◆ Task instructions ◆
Output the records exactly, and drop each picture.

◆ Data records ◆
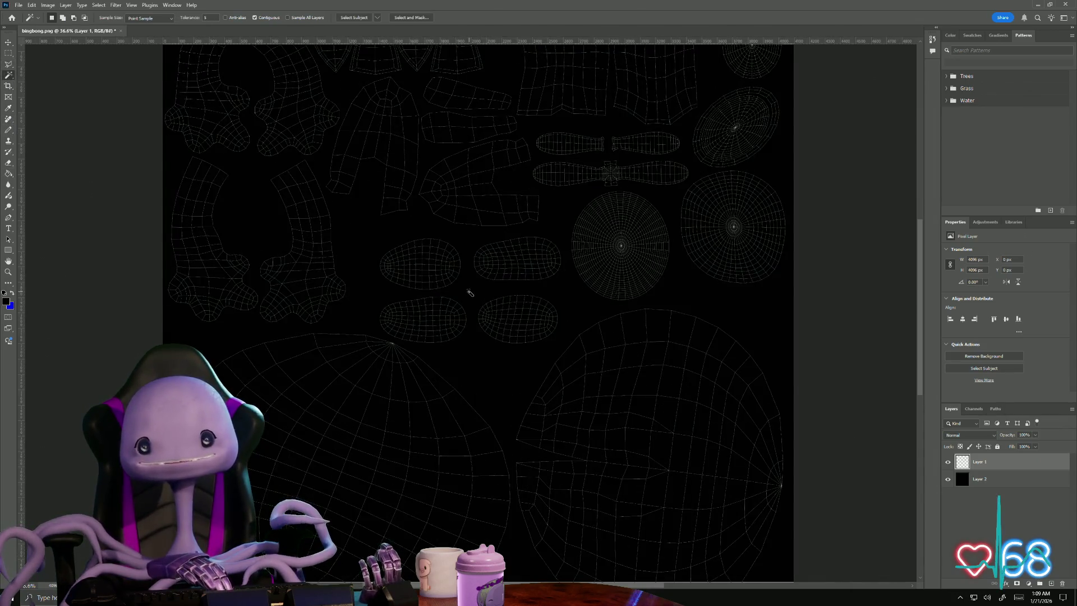
pyautogui.keyDown('alt'); pyautogui.scroll(-2, 493, 344); pyautogui.keyUp('alt')
pyautogui.click(511, 349)
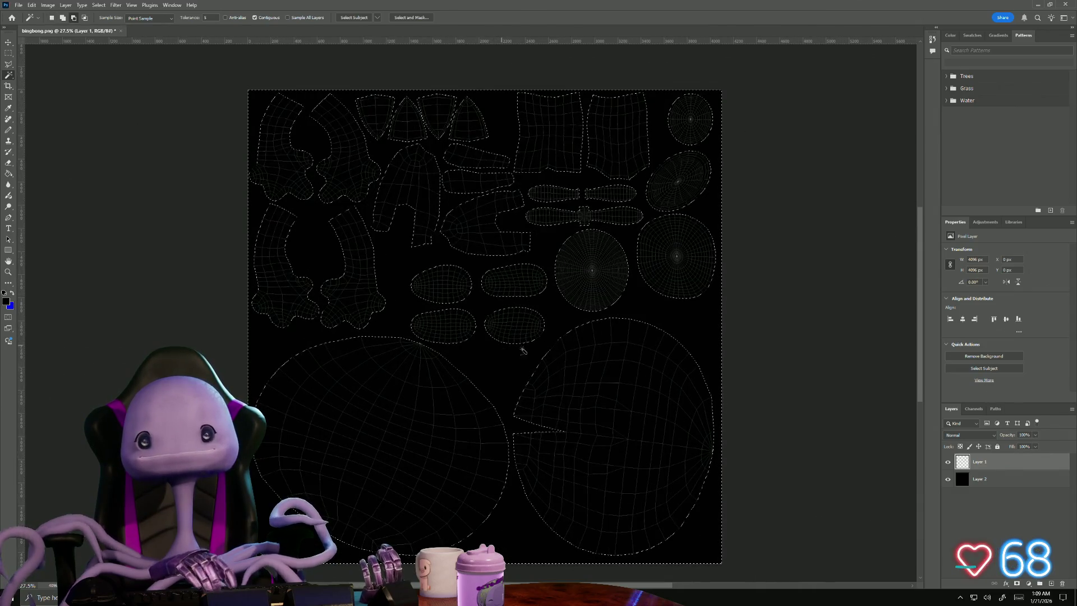
pyautogui.click(115, 5)
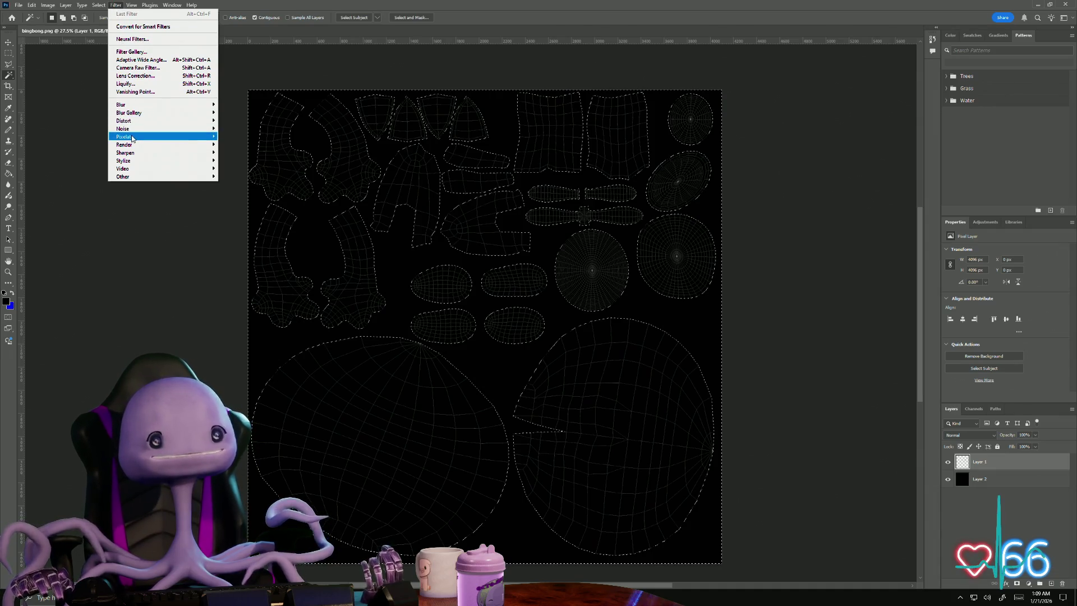
# - Shrink the black-area selection slightly with Select > Modify > Contract
pyautogui.moveTo(133, 139)
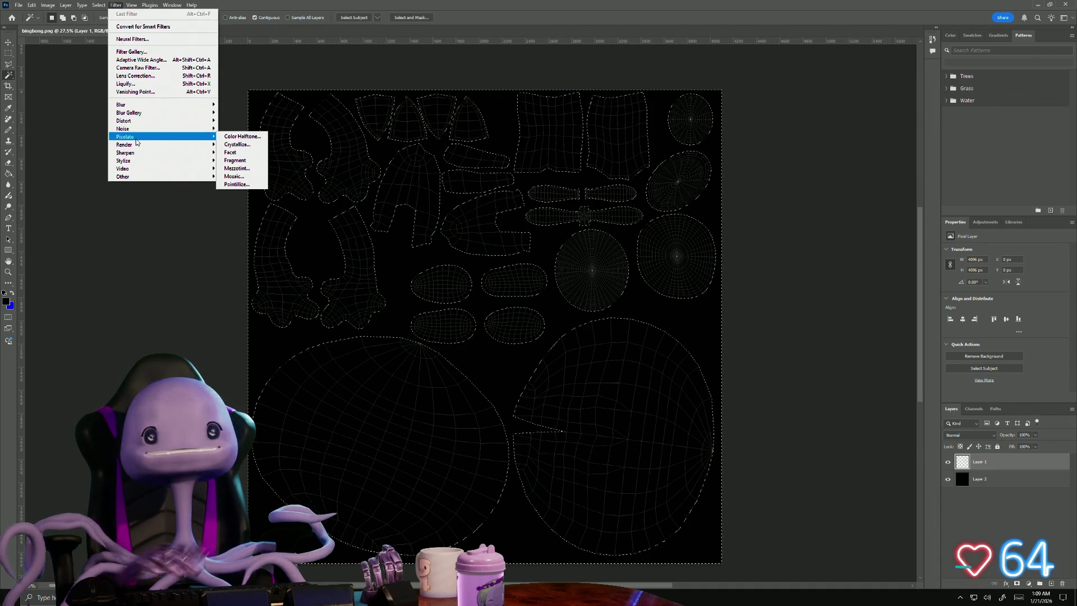
pyautogui.moveTo(98, 5)
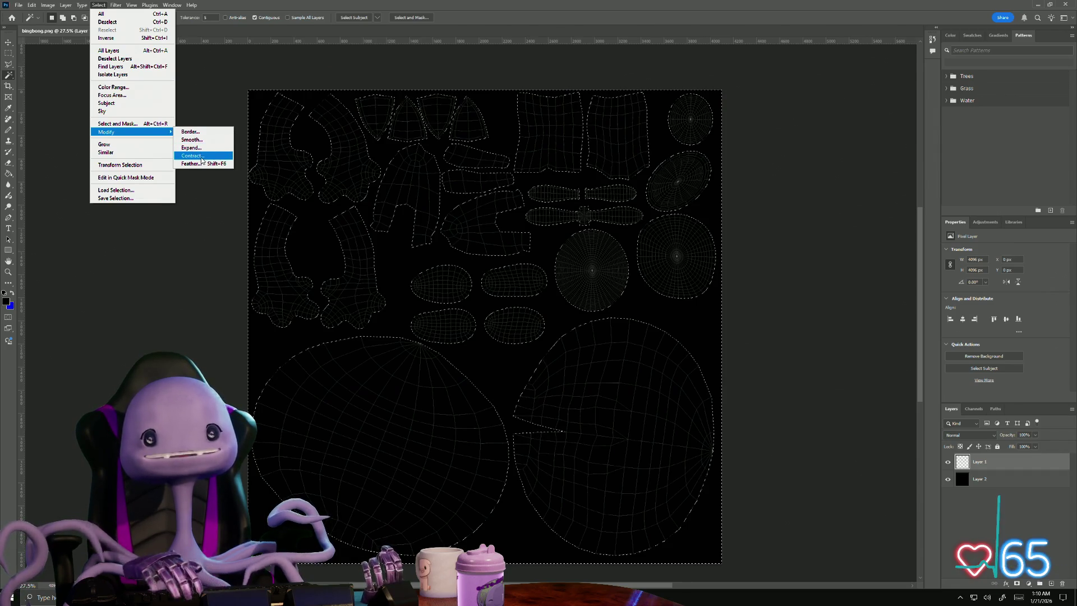
pyautogui.click(202, 158)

◆ Problem solution ◆
pyautogui.keyDown('alt'); pyautogui.scroll(-2, 493, 344); pyautogui.keyUp('alt')
pyautogui.click(511, 349)
pyautogui.click(115, 5)
# - Shrink the black-area selection slightly with Select > Modify > Contract
pyautogui.moveTo(133, 139)
pyautogui.moveTo(98, 5)
pyautogui.click(202, 158)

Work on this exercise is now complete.